Vikram Lall is, by his own admission, among the most corrupt men in Africa, “a cheat of monstrous and reptilian cunning.” And so it is bizarre, after more than 400 pages, to feel compassion for the title character of M.G. Vassanji’s latest novel, The In-Between World of Vikram Lall. It’s a difficult book to approach-the buzz surrounding it is major and there’s that little matter of it making the shortlist for the Giller Prize. It seemed almost like no one had anything bad to say about it, which is always rather a scary prospect.

Lall’s first-person confession is the novel’s opening paragraph, but it’s actually just a red herring to draw you off the trail. The In-Between World of Vikram Lall is really a book about family, racial tension, forbidden love, and idealism in the face of political turmoil. And its cleverness lies in the fact that you don’t even realize that until it is too late.
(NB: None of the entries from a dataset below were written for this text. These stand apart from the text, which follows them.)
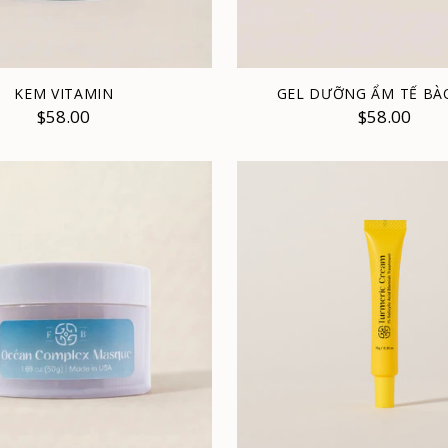
KEM VITAMIN
GEL DƯỠNG ẨM TẾ BÀ
$58.00
$58.00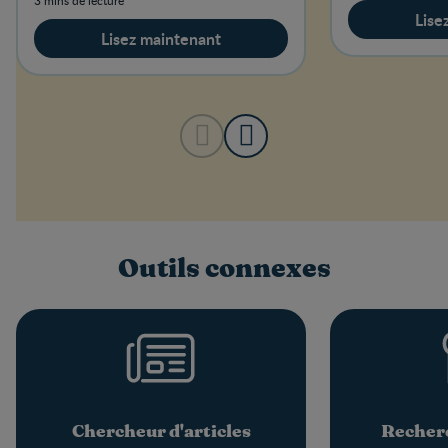
Lise
Lisez maintenant
Outils connexes
Chercheur d'articles
Recherc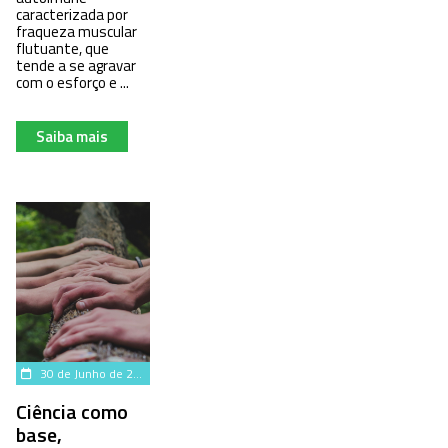
caracterizada por
fraqueza muscular
flutuante, que
tende a se agravar
com o esforço e ...
Saiba mais
30 de Junho de 2025
Ciência como
base,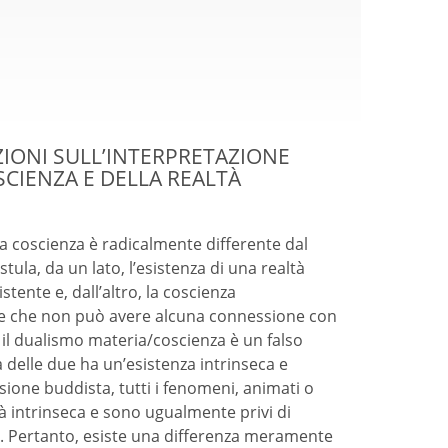
IONI SULL’INTERPRETAZIONE
CIENZA E DELLA REALTÀ
a coscienza è radicalmente differente dal
ula, da un lato, l’esistenza di una realtà
tente e, dall’altro, la coscienza
 che non può avere alcuna connessione con
 il dualismo materia/coscienza è un falso
delle due ha un’esistenza intrinseca e
sione buddista, tutti i fenomeni, animati o
à intrinseca e sono ugualmente privi di
. Pertanto, esiste una differenza meramente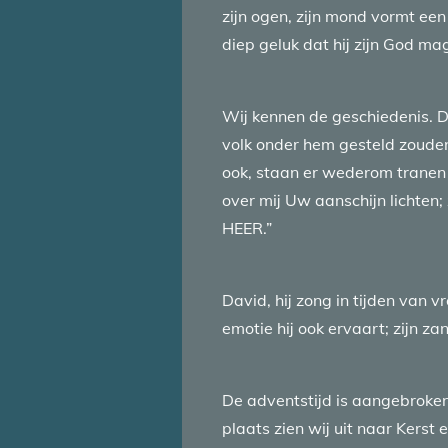
zijn ogen, zijn mond vormt een
diep geluk dat hij zijn God ma
Wij kennen de geschiedenis. D
volk onder hem gesteld zoude
ook, staan er wederom tranen i
over mij Uw aanschijn lichten; 
HEER.”
David, hij zong in tijden van v
emotie hij ook ervaart; zijn za
De adventstijd is aangebroken.
plaats zien wij uit naar Kers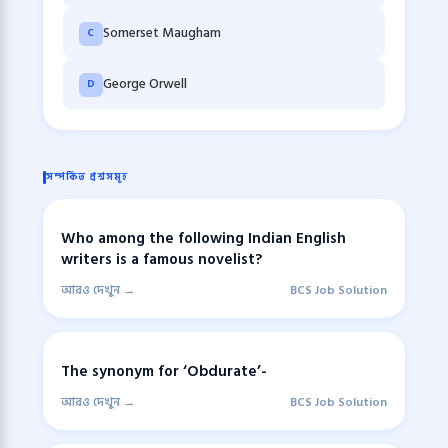
Somerset Maugham
C
George Orwell
D
সম্পর্কিত প্রশ্নসমূহ
Who among the following Indian English
writers is a famous novelist?
আরও দেখুন →
BCS Job Solution
The synonym for ‘Obdurate’-
আরও দেখুন →
BCS Job Solution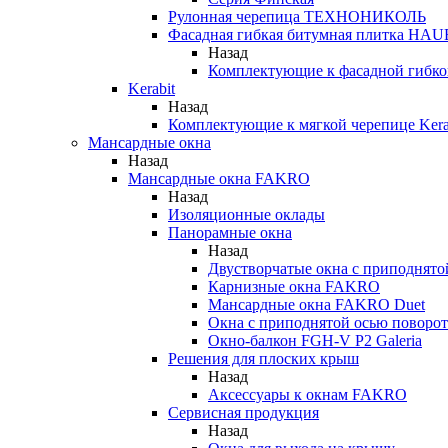
Рулонная черепица ТЕХНОНИКОЛЬ
Фасадная гибкая битумная плитка HA
Назад
Комплектующие к фасадной гиб
Kerabit
Назад
Комплектующие к мягкой черепице Kera
Мансардные окна
Назад
Мансардные окна FAKRO
Назад
Изоляционные оклады
Панорамные окна
Назад
Двустворчатые окна с приподнято
Карнизные окна FAKRO
Мансардные окна FAKRO Duet
Окна с приподнятой осью поворот
Окно-балкон FGH-V P2 Galeria
Решения для плоских крыш
Назад
Аксессуары к окнам FAKRO
Сервисная продукция
Назад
The book is divided into three parts, corresponding neatly to three time periods in the history of Kenya’s struggle for political independence. The first part rides swiftly through Lall’s childhood, where tension is thick and recollections are vivid. The Lall family, Indians living in Africa, sits in an awkward place between the Africans and the British (the ‘in-between’ of the title). The pressures there are drawn out as Vikram and his sister Deepa befriend a pair of British children, Bill and Annie, and the grandson of their African gardener, Njoroge. During playtime, the five children perform a frightening mimicry of the more adult political tensions around them. Outside the shelter of childhood, the Lall family is subject to the fear and propaganda of the British Empire’s military police, and the rebel movement of the Mau Mau, a clandestine group of African freedom fighters.

The second section of the novel maps the forbidden love of Deepa and Njoroge, and their heady struggle to overcome the barriers to their interracial relationship in the newly liberated and idealistic Kenya. The final part of the book drags a little as it maps Vikram’s increasing cynicism as he rises through the ranks of the new government, and eventually his (and thus Kenya’s) descent into corruption and renewed political turmoil.

Dividing the novel into parts serves almost like acts in a play, with the first two acts setting the stage and accomplishing what the preface belies: Vikram Lall, despite his seemingly repugnant personality, is a human being just like you and me. Kenya is a place not unlike here. We are all tied together by our pasts, our families, our prejudices, and our traditions. But that’s not all-The In-Between World of Vikram Lall is also the story of colonialism, de-colonialization, and rebuilding. In very compelling fashion, Vassanji provides us with a vivid and moving allegory to help us understand it. In the end, readers are left to wonder: If Vikram Lall is a bad man, then why does he seem just like us?